Excerpt to read -

Your listed several quotes. I’m not sure what you believe they “point” to.

Just taking the last one, which I might take to be your point:

“. . . there are no Fascists; there are no Socialists; there are no Liberals; there are no Parliamentarians. There is the one supremely inspiring and irritating institution in the world; and there are its enemies. Its enemies are ready to be for violence or against violence, for liberty or against liberty, for representation or against representation; and even for peace or against peace. (This) gave me an entirely new certainty, even in the practical and political sense, that I had chosen well.”

If you sincerely don’t believe that there are Fascists, Socialists, Liberals, etc., then I don’t know what to tell you. If you are saying that these labels are unimportant in the face of the higher truth that, “There is the one supremely inspiring and irritating institution in the world; and there are its enemies.” Then, guardedly, I agree with you. Although, of course, unlike Chesterton, I believe that that “one supremely inspiring and irritating institution” is the Orthodox Church, not the Roman Catholic Church.

Collected data -
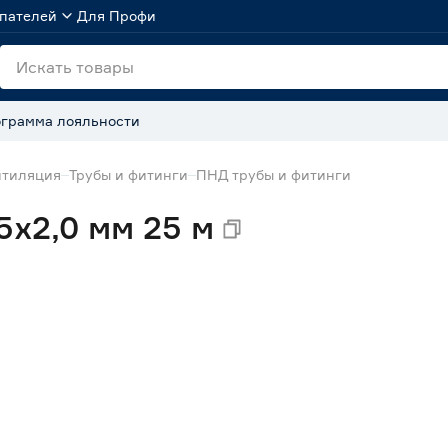
пателей
Для Профи
грамма лояльности
нтиляция
Трубы и фитинги
ПНД трубы и фитинги
х2,0 мм 25 м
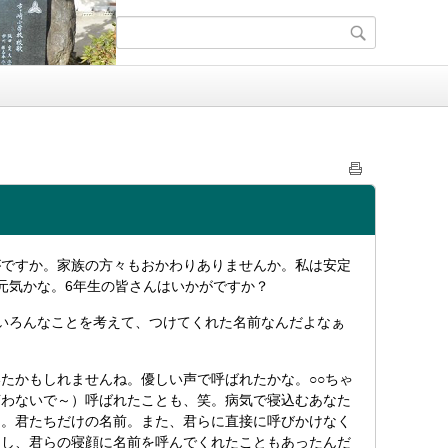
がですか。家族の方々もおかわりありませんか。私は安定
元気かな。6年生の皆さんはいかがですか？
いろんなことを考えて、つけてくれた名前なんだよなぁ
たかもしれませんね。優しい声で呼ばれたかな。○○ちゃ
言わないで～）呼ばれたことも、笑。病気で寝込むあなた
な。君たちだけの名前。また、君らに直接に呼びかけなく
うし、君らの寝顔に名前を呼んでくれたこともあったんだ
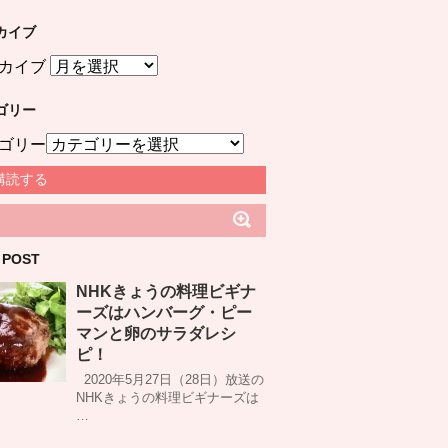
カイブ
カイブ
ゴリー
ゴリー
購読する
 POST
NHKきょうの料理ビギナ
ーズはハンバーグ・ピー
マンと卵のサラダレシ
ピ！
2020年5月27日（28日）放送の
NHKきょうの料理ビギナーズは
…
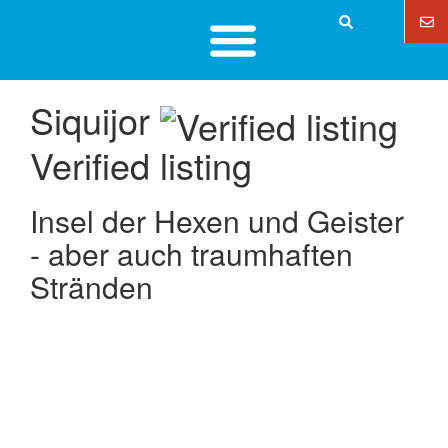
Siquijor
Verified listing
Insel der Hexen und Geister
- aber auch traumhaften
Stränden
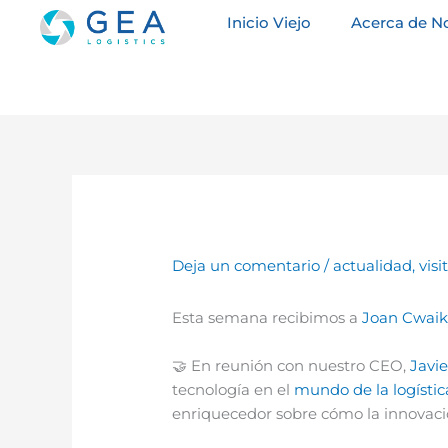
Ir
Inicio Viejo
Acerca de N
al
contenido
Deja un comentario
/
actualidad
,
visi
Esta semana recibimos a
Joan Cwai
🤝 En reunión con nuestro CEO,
Javie
tecnología en el
mundo de la logístic
enriquecedor sobre cómo la innovació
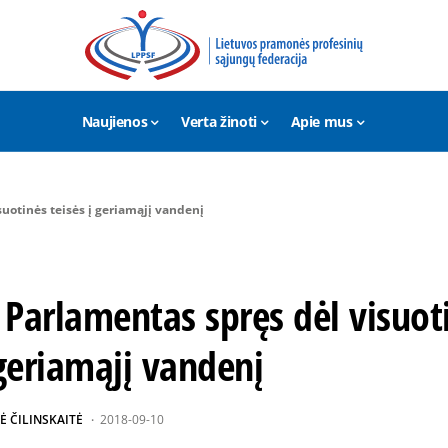
Naujienos
Verta žinoti
Apie mus
uotinės teisės į geriamąjį vandenį
Parlamentas spręs dėl visuot
 geriamąjį vandenį
Ė ČILINSKAITĖ
2018-09-10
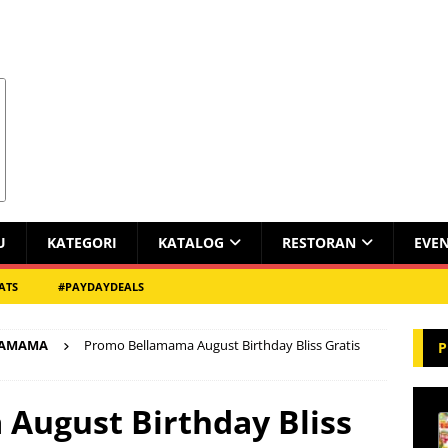
U
KATEGORI
KATALOG
RESTORAN
EVE
ATS
#PAYDAYDEALS
LAMAMA
Promo Bellamama August Birthday Bliss Gratis
P
August Birthday Bliss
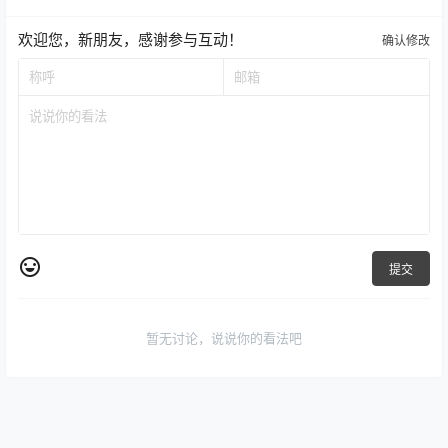
欢迎您，新朋友，感谢参与互动！
确认修改
提交
暂无讨论，说说你的看法吧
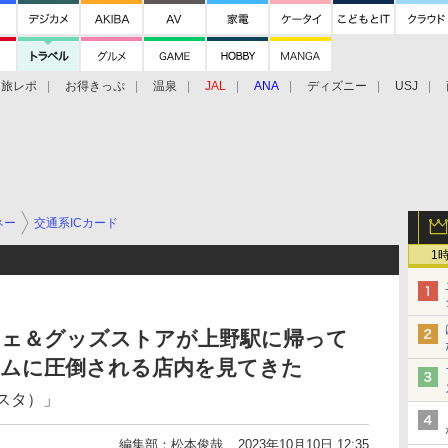
旅レポ
お得きっぷ
温泉
JAL
ANA
ディズニー
USJ
ネー
交通系ICカード
1
カフェ＆グッズストアが上野駅に帰って
テムに圧倒される店内を見てきた
ンスタ）」
編集部：松本俊哉
2023年10月10日 12:35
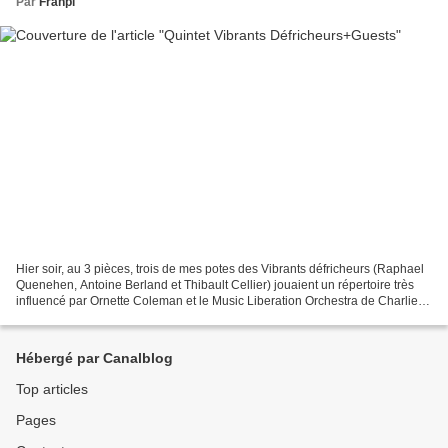
Par
Franpi
Hier soir, au 3 pièces, trois de mes potes des Vibrants défricheurs (Raphael
Quenehen, Antoine Berland et Thibault Cellier) jouaient un répertoire très
influencé par Ornette Coleman et le Music Liberation Orchestra de Charlie
Haden sur la guerre d'Espagne...
Hébergé par Canalblog
Top articles
Pages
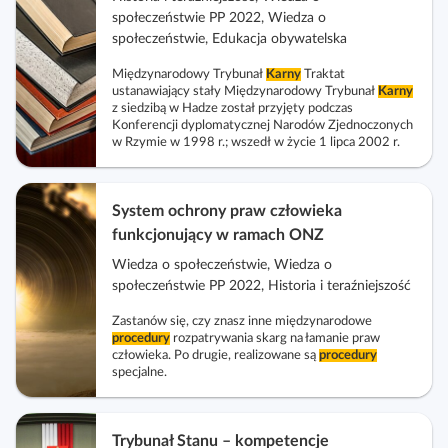
społeczeństwie PP 2022, Wiedza o
społeczeństwie, Edukacja obywatelska
Międzynarodowy Trybunał
Karny
Traktat
ustanawiający stały Międzynarodowy Trybunał
Karny
z siedzibą w Hadze został przyjęty podczas
Konferencji dyplomatycznej Narodów Zjednoczonych
w Rzymie w 1998 r.; wszedł w życie 1 lipca 2002 r.
System ochrony praw człowieka
funkcjonujący w ramach ONZ
Wiedza o społeczeństwie, Wiedza o
społeczeństwie PP 2022, Historia i teraźniejszość
Zastanów się, czy znasz inne międzynarodowe
procedury
rozpatrywania skarg na łamanie praw
człowieka. Po drugie, realizowane są
procedury
specjalne.
Trybunał Stanu – kompetencje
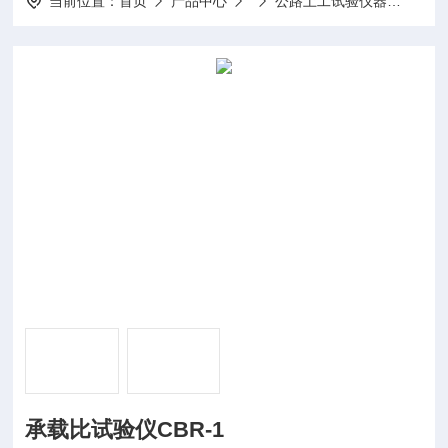
当前位置：
首页
产品中心
公路土工试验仪器
承载比
承载比试验仪CBR-1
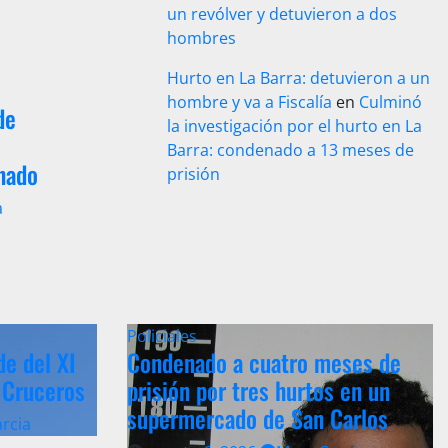
un revólver y detuvieron a dos
hombres
Hurto en La Barra: detuvieron a un
hombre y va a Fiscalía
en
Culminó
de
la investigación por el hurto en La
Barra: condenado a 13 meses de
nado
prisión
a
Policiales
de del XI
Condenado a cuatro meses de
 Cruceros
prisión por tres hurtos en un
supermercado de San Carlos
rcia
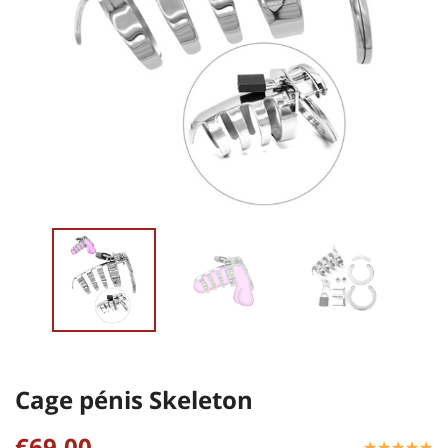
Cage pénis Skeleton
€69,00
☆
★
☆
★
☆
★
☆
★
☆
★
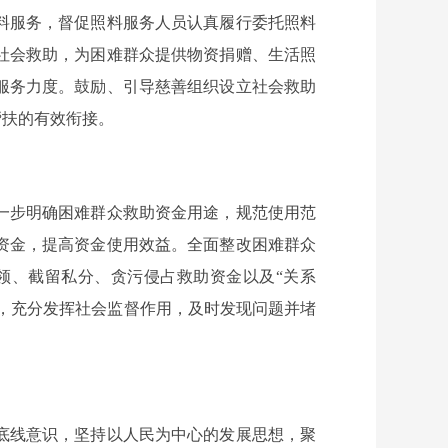
料服务，督促照料服务人员认真履行委托照料
社会救助，为困难群众提供物资捐赠、生活照
服务力度。鼓励、引导慈善组织设立社会救助
帮扶的有效衔接。
一步明确困难群众救助资金用途，规范使用范
资金，提高资金使用效益。全面整改困难群众
领、截留私分、贪污侵占救助资金以及“关系
督，充分发挥社会监督作用，及时发现问题并堵
底线意识，坚持以人民为中心的发展思想，聚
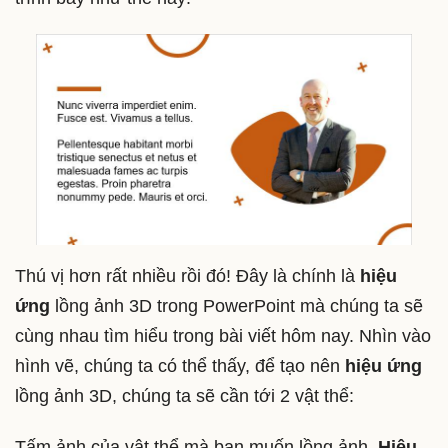
Thú vị hơn rất nhiều rồi đó! Đây là chính là
hiệu
ứng
lồng ảnh 3D trong PowerPoint mà chúng ta sẽ
cùng nhau tìm hiểu trong bài viết hôm nay. Nhìn vào
hình vẽ, chúng ta có thể thấy, để tạo nên
hiệu ứng
lồng ảnh 3D, chúng ta sẽ cần tới 2 vật thể:
Tấm ảnh của vật thể mà bạn muốn lồng ảnh.
Hiệu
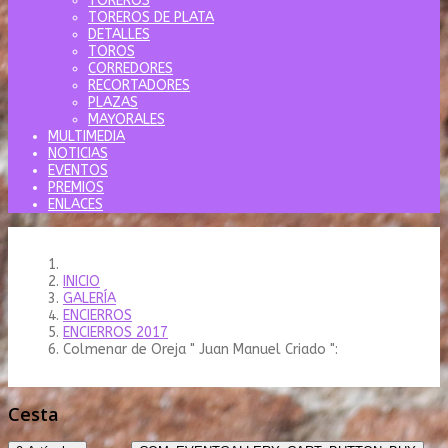
TOREROS
TOREROS DE PLATA
DETALLES
TOROS
CORREDORES
RECORTADORES
PLAZAS
MAYORALES
MULTIMEDIA
NOTICIAS
EVENTOS
PREMIOS
ENLACES
INICIO
GALERÍA
ENCIERROS
ENCIERROS 2017
Colmenar de Oreja " Juan Manuel Criado ":
Cesta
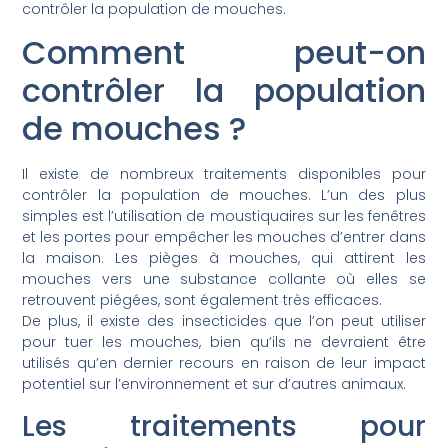
contrôler la population de mouches.
Comment peut-on
contrôler la population
de mouches ?
Il existe de nombreux traitements disponibles pour
contrôler la population de mouches. L’un des plus
simples est l’utilisation de moustiquaires sur les fenêtres
et les portes pour empêcher les mouches d’entrer dans
la maison. Les pièges à mouches, qui attirent les
mouches vers une substance collante où elles se
retrouvent piégées, sont également très efficaces.
De plus, il existe des insecticides que l’on peut utiliser
pour tuer les mouches, bien qu’ils ne devraient être
utilisés qu’en dernier recours en raison de leur impact
potentiel sur l’environnement et sur d’autres animaux.
Les traitements pour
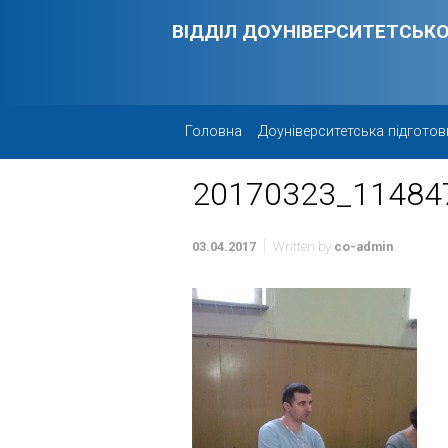
Skip to main content
ВІДДІЛ ДОУНІВЕРСИТЕТСЬКО
Головна
Доуніверситетська підготов
20170323_11484
03.04.2017
Written by
co-admin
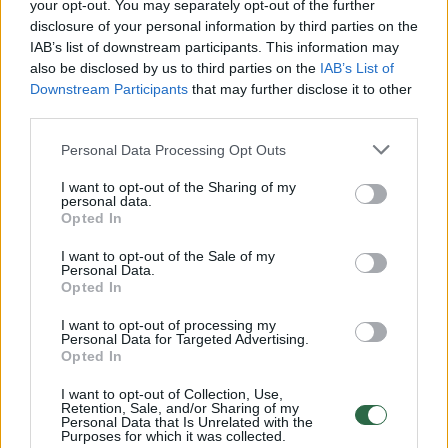
Žiūrimiausi įrašai
your opt-out. You may separately opt-out of the further
disclosure of your personal information by third parties on the
IAB’s list of downstream participants. This information may
also be disclosed by us to third parties on the
IAB’s List of
00:00:49
Pateikė daugiau detalių apie iš tėvų paimtus šešis
Downstream Participants
that may further disclose it to other
vaikus: jiems kilusi grėsmė
third parties.
Žinios
|
Lietuvos diena
Personal Data Processing Opt Outs
I want to opt-out of the Sharing of my
00:00:30
personal data.
Vaizdai iš tragiškos avarijos Vilniaus r.: dviejų moterų ir
Opted In
vaiko gyvybių išgelbėti nepavyko
I want to opt-out of the Sale of my
Žinios
|
Lietuvos diena
Personal Data.
Opted In
I want to opt-out of processing my
00:00:59
Nufilmavo, kaip patvino Vilniaus Vakarinis aplinkkelis:
Personal Data for Targeted Advertising.
vaizdas pribloškia
Opted In
Žinios
|
Lietuvos diena
I want to opt-out of Collection, Use,
Retention, Sale, and/or Sharing of my
Personal Data that Is Unrelated with the
Purposes for which it was collected.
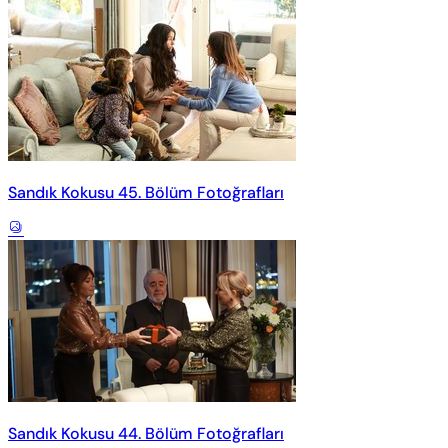
Sandık Kokusu 45. Bölüm Fotoğrafları
Sandık Kokusu 44. Bölüm Fotoğrafları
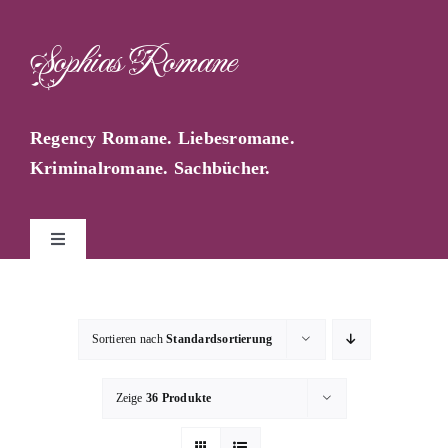
Zum
Inhalt
Sophias Romane
springen
Regency Romane. Liebesromane.
Kriminalromane. Sachbücher.
Toggle
Navigation
Start
Sortieren nach
Standardsortierung
Sophia Farago
Zeige
36 Produkte
Sophias Blog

Task list -
A) In the comment on the Chesterton quote, which church does the writer name as the "one supremely inspiring and irritating institution"?
B) Update the part of the comment on the Chesterton quote that opens with the words containing "If you sincerely" and closes with "Roman Catholic Church.", putting "cautiously" in place of "guardedly".
C) Take the comment on the Chesterton quote further from where it stops, writing a few more sentences in the same voice.

Answers below -
A) The Orthodox Church.

B)
If you sincerely don’t believe that there are Fascists, Socialists, Liberals, etc., then I don’t know what to tell you. If you are saying that these labels are unimportant in the face of the higher truth that, “There is the one supremely inspiring and irritating institution in the world; and there are its enemies.” Then, cautiously, I agree with you. Although, of course, unlike Chesterton, I believe that that “one supremely inspiring and irritating institution” is the Orthodox Church, not the Roman Catholic Church.

C)
When Communism in Romania fell, the story goes, a priest went to one of the Orthodox bishops and announced joyfully that there had been a revolution. The bishop replied something to the effect that there has only been one revolution, the Empty Tomb. That lofty point being valid, it should be said that Communism, and the Communists, were enemies of Christ.

I took my point from these words of Chesterton:

“Compared with this [fascism], despotism and democracy are legitimate. I mean there is no doubt about who is the King’s eldest son or about who has most votes in the most mechanical election.”

What Chesterton perhaps couldn’t foresee was the fact that democracy is also the enemy of the Church, much like fascism or communism. So . . . Eis polla eti Dhespota!

I remember reading Chesterton’s book Orthodoxy and thinking two things: 1) he was quite entertaining and 2) some of his points were much more emotionally persuasive than logically so.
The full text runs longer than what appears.